Tuesday, July 16, 2019

SCOVT vacates and dismisses charge of disorderly conduct.

State v. Treyez L. McEachin, 2019 VT 37 [filed 5/24/2019]

ROBINSON, J. Defendant Treyez McEachin was convicted of three charges pursuant to a conditional plea that preserved his right to appeal the denial of his motion to suppress and dismiss. Defendant was charged with disorderly conduct based on fighting or violent, tumultuous, or threatening behavior, as well as resisting arrest and simple assault on a police officer. He argues that because his conduct in walking toward a police officer was not disorderly, the disorderly-conduct charge should be dismissed. He contends that because the officer then wrongfully prolonged their encounter, all evidence of his subsequent conduct, including his assault of the officer well after he was taken into custody, should be suppressed, and the assault charge should be dismissed. We agree that the disorderly-conduct charge should be dismissed, and accordingly reverse the denial of the motion to dismiss that charge. We affirm the denial of the motion to suppress the evidence underlying the assault charge, and affirm that conviction.

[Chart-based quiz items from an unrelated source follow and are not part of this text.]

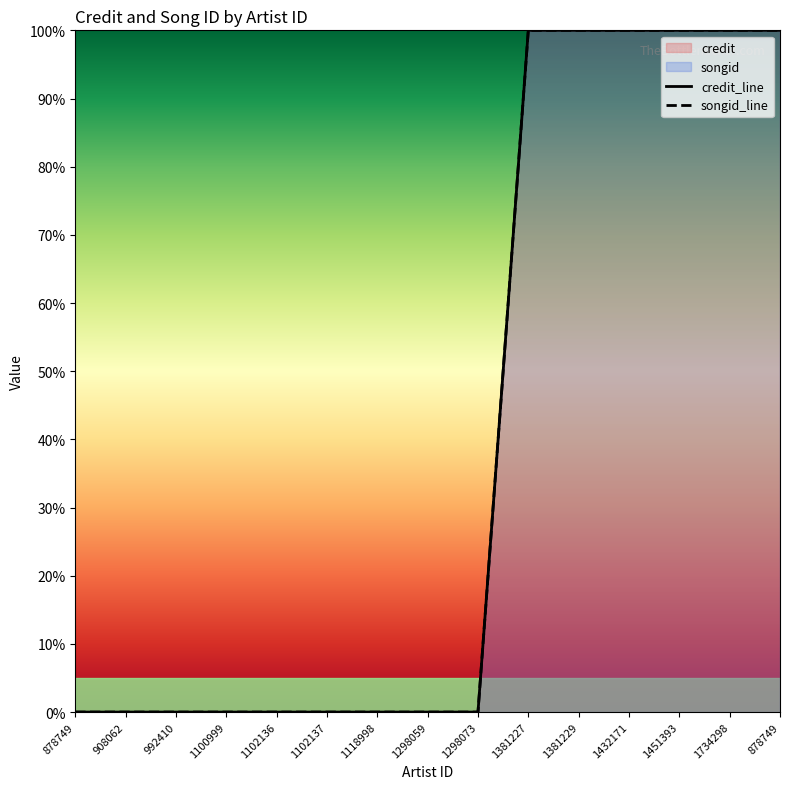

True or false: songid_line and credit_line cross at least once.

False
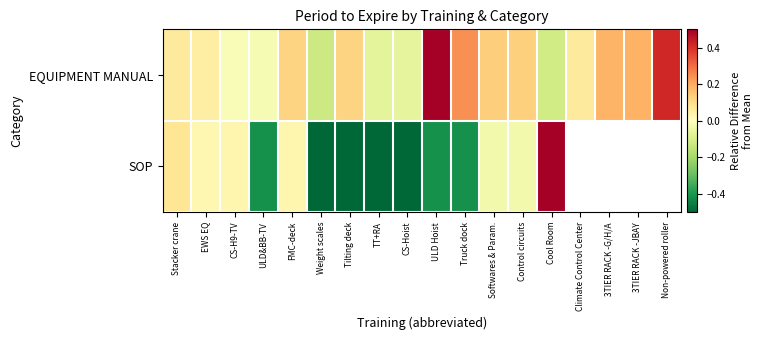

What is the average value of the EQUIPMENT MANUAL series?

0.1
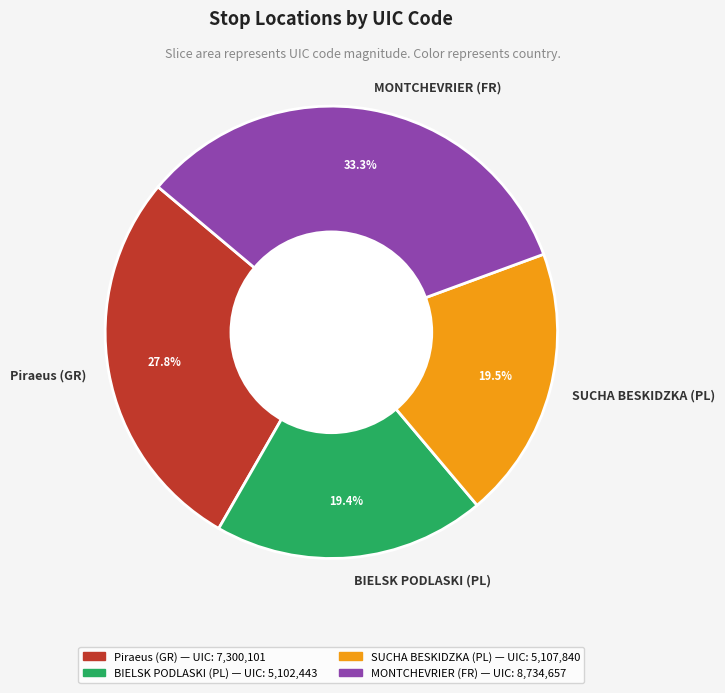

Do MONTCHEVRIER (FR) and SUCHA BESKIDZKA (PL) together represent more than half of the pie?

Yes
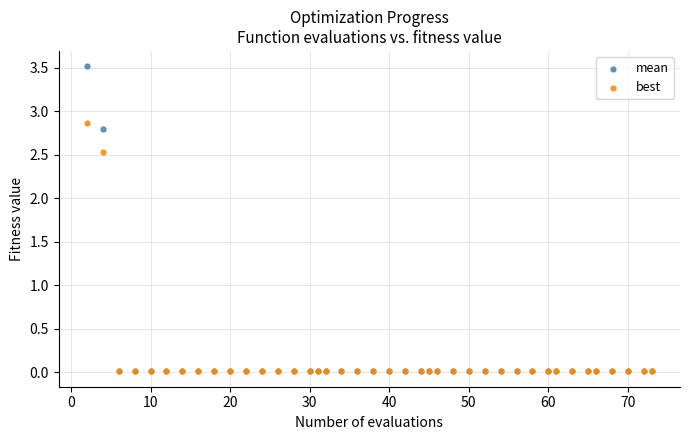

Which series contains the highest Y value?

mean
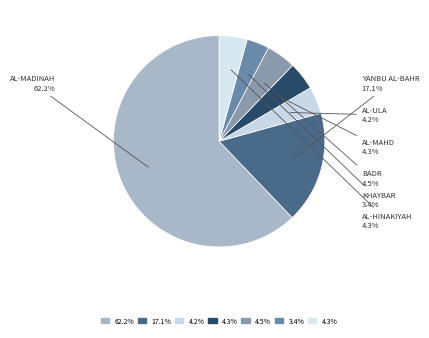

Does any single category account for the majority?

Yes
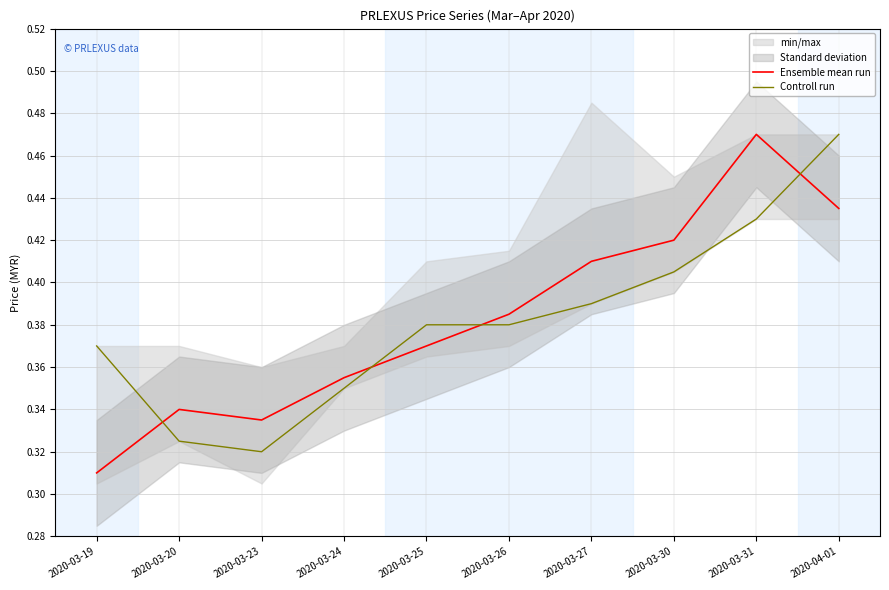

Between which two adjacent categories do Controll run and Ensemble mean run first intersect?

2020-03-19 and 2020-03-20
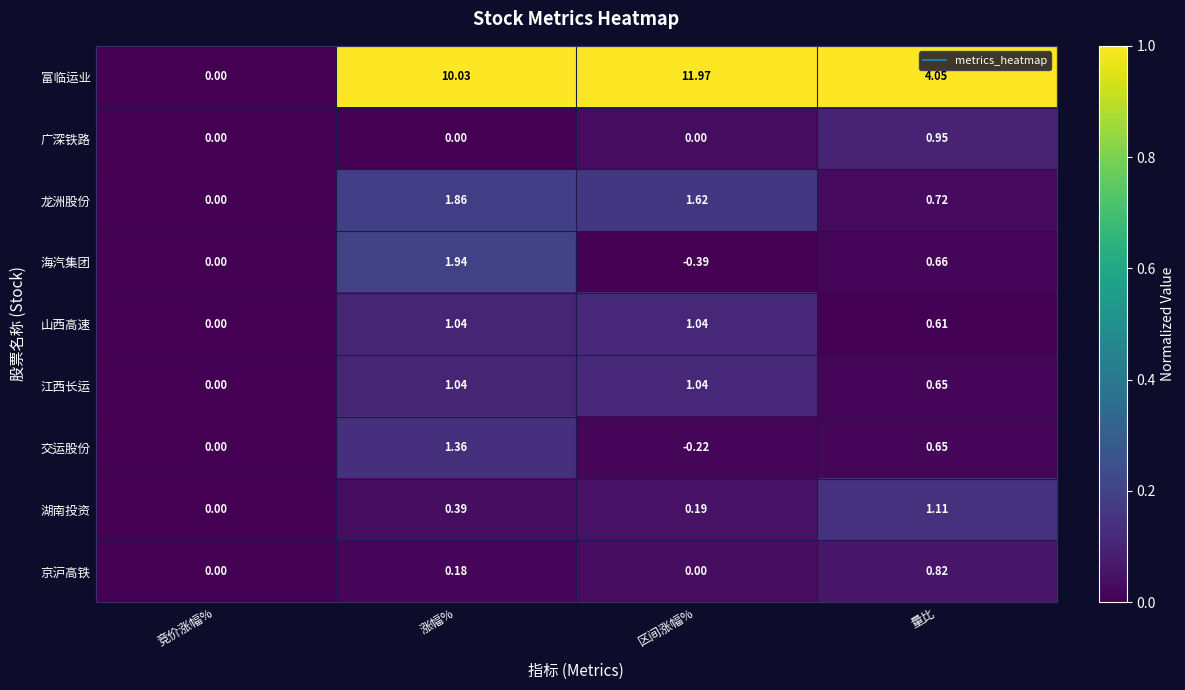

Rank the categories by 交运股份 value from lowest to highest.

区间涨幅%, 竞价涨幅%, 量比, 涨幅%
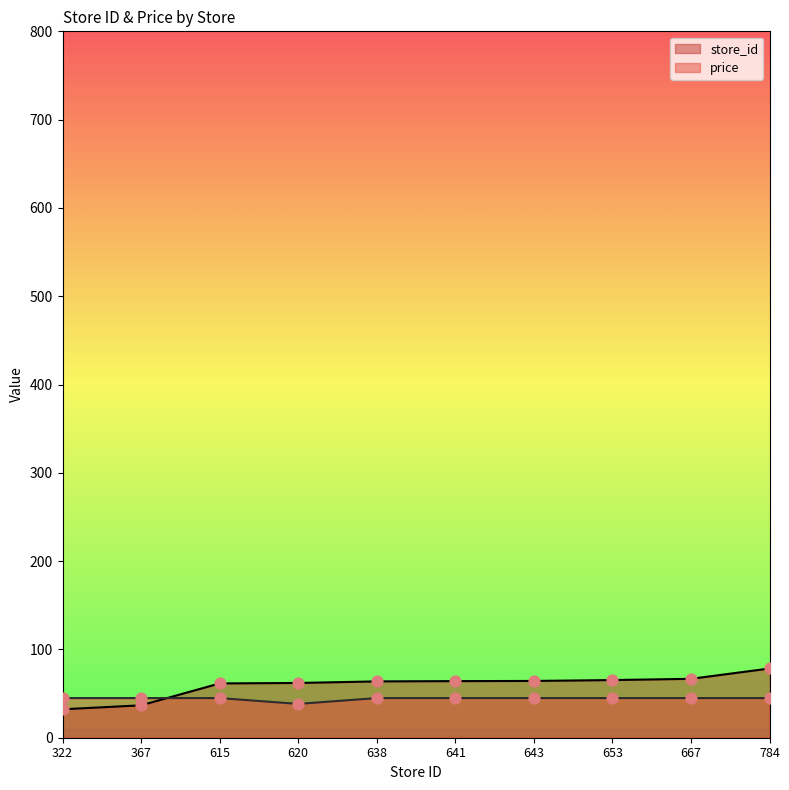

Is the value of store_id at 615 greater than the value of price at 784?

Yes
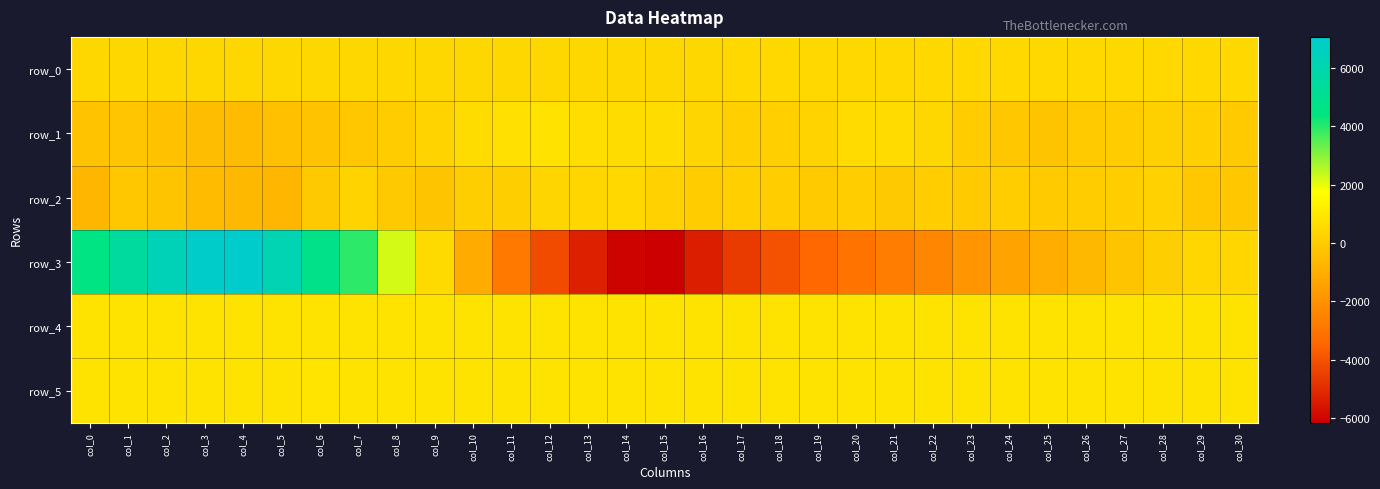

List the labels in order of row_4 value, largest first.

col_0, col_11, col_24, col_30, col_9, col_1, col_3, col_29, col_8, col_25, col_27, col_5, col_6, col_10, col_16, col_18, col_20, col_26, col_2, col_4, col_12, col_15, col_23, col_13, col_22, col_28, col_21, col_17, col_19, col_7, col_14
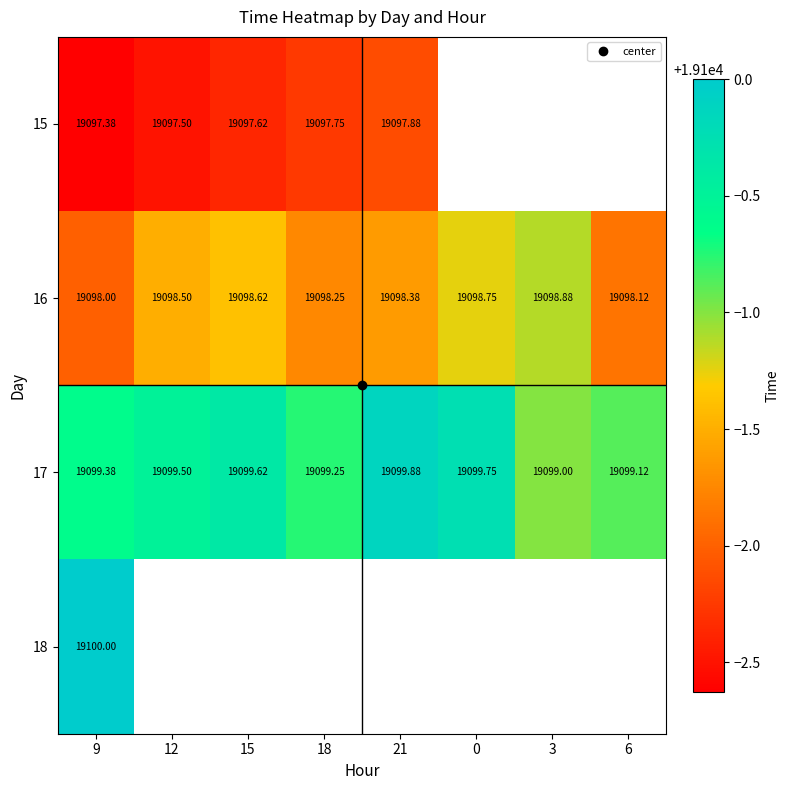

What is the sum of the 17 values at 12 and 18?

38198.8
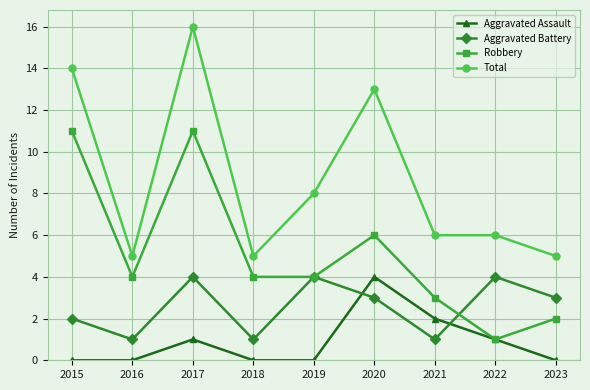

Rank the series at 2017 from lowest to highest value.

Aggravated Assault, Aggravated Battery, Robbery, Total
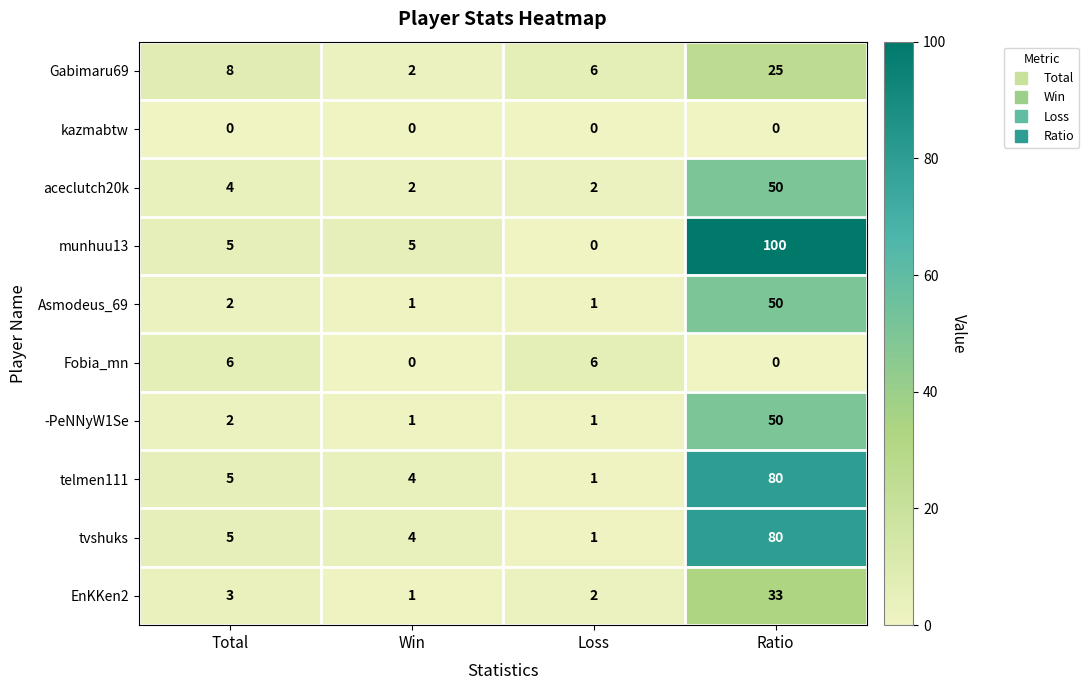

Which series has the widest spread of values?

munhuu13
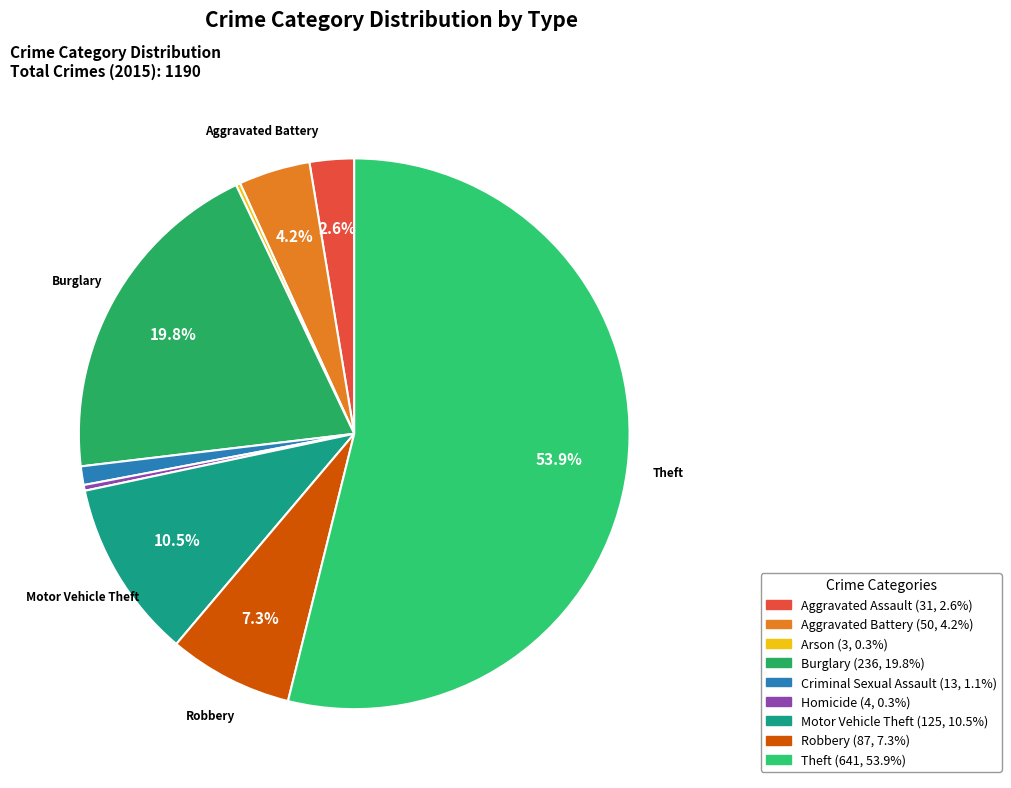

Which slice is the largest?

Theft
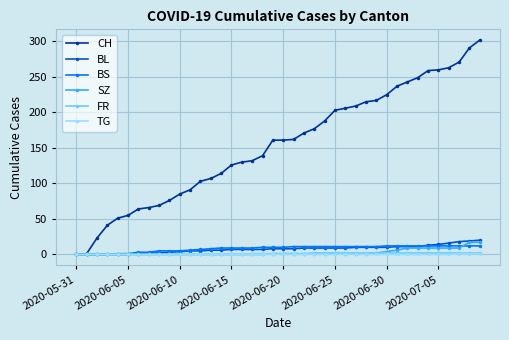

Which series has the largest total across all categories?

CH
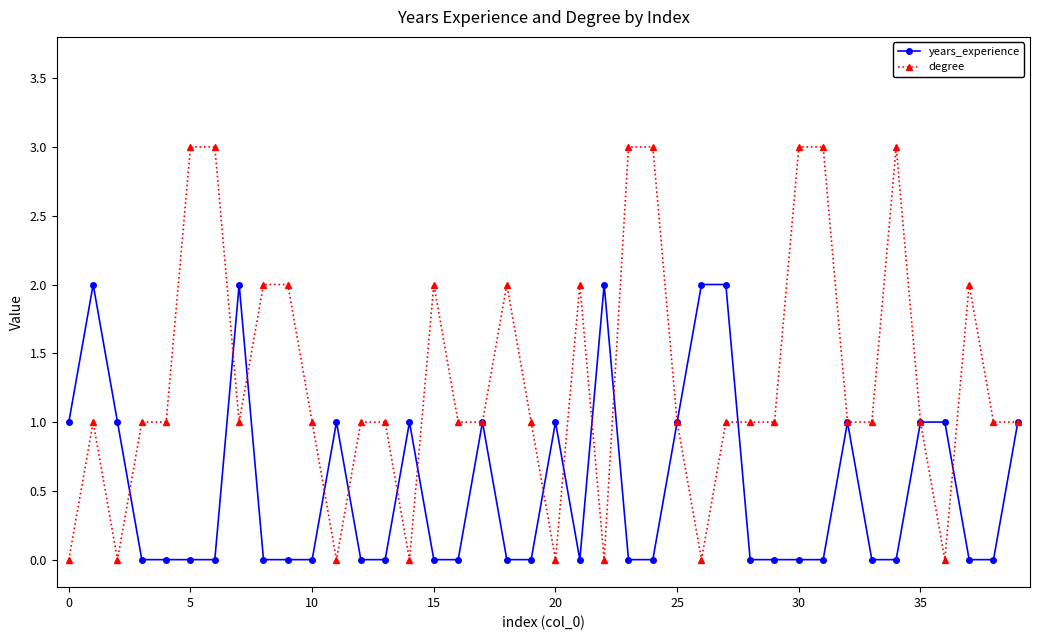

Which series has the largest range (max minus min)?

degree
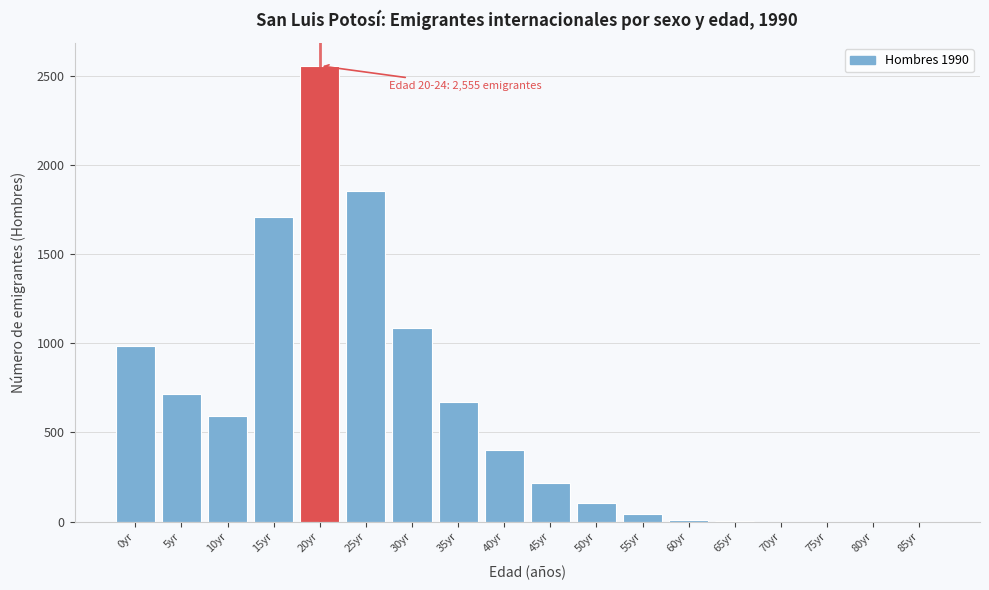

Between 15yr and 85yr, which is larger?

15yr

A person commits the offense of disorderly conduct by “engag[ing] in fighting or in violent, tumultuous, or threatening behavior” with an “intent to cause public inconvenience or annoyance, or recklessly creat[ing] a risk thereof.” 13 V.S.A. § 1026(a)(1). The disorderly-conduct statute identifies four other bases for a disorderly-conduct charge that are not applicable here. See 13 V.S.A. § 1026(a)(2)-(5). 

On New Year’s Eve in 2016, four police officers were on foot patrol in Burlington when they received a report that a man was spitting on the window of a local bar. They went to investigate and found defendant outside the establishment.  The officers asked defendant to leave and he did, but. minutes later defendant came walking down the sidewalk back toward the bar. Officer Hodges testified that defendant “changed his trajectory so he was walking directly towards me.” He said defendant “was looking away from me . . . as if he was trying to . . . make it appear that he [wa]s not watching where he was going.” Defendant came within four feet of Officer Hodges, and Officer Hodges put his arm out and pushed defendant back. Defendant began yelling profanities. 

We conclude that the evidence, taken in the light most favorable to the State, does not tend to show beyond a reasonable doubt that defendant , by walking toward Officer Hodges, committed the offense of disorderly conduct through fighting or violent, tumultuous, or threatening behavior, Accordingly we reverse the trial court’s denial of defendant’s motion to dismiss.

We reject defendant’s argument that because the trial court found that the officers unlawfully prolonged their encounter with him by ordering him not to walk by the bar, it should have suppressed all subsequent evidence, including the evidence that he kicked a police officer later that evening, for which he has been charged with simple assault on a law-enforcement officer. We conclude that defendant’s action in kicking the officer is causally distinct from the officers’ actions in ordering him around the bar, and thus suppression is not warranted.

Defendant’s conviction of disorderly conduct is vacated and his motion to dismiss the disorderly-conduct charge is granted. Defendant’s conviction for resisting arrest is vacated and the charge is dismissed. The denial of defendant’s motion to suppress as it relates to the acts underlying the assault charge, and his conviction on that charge, are affirmed.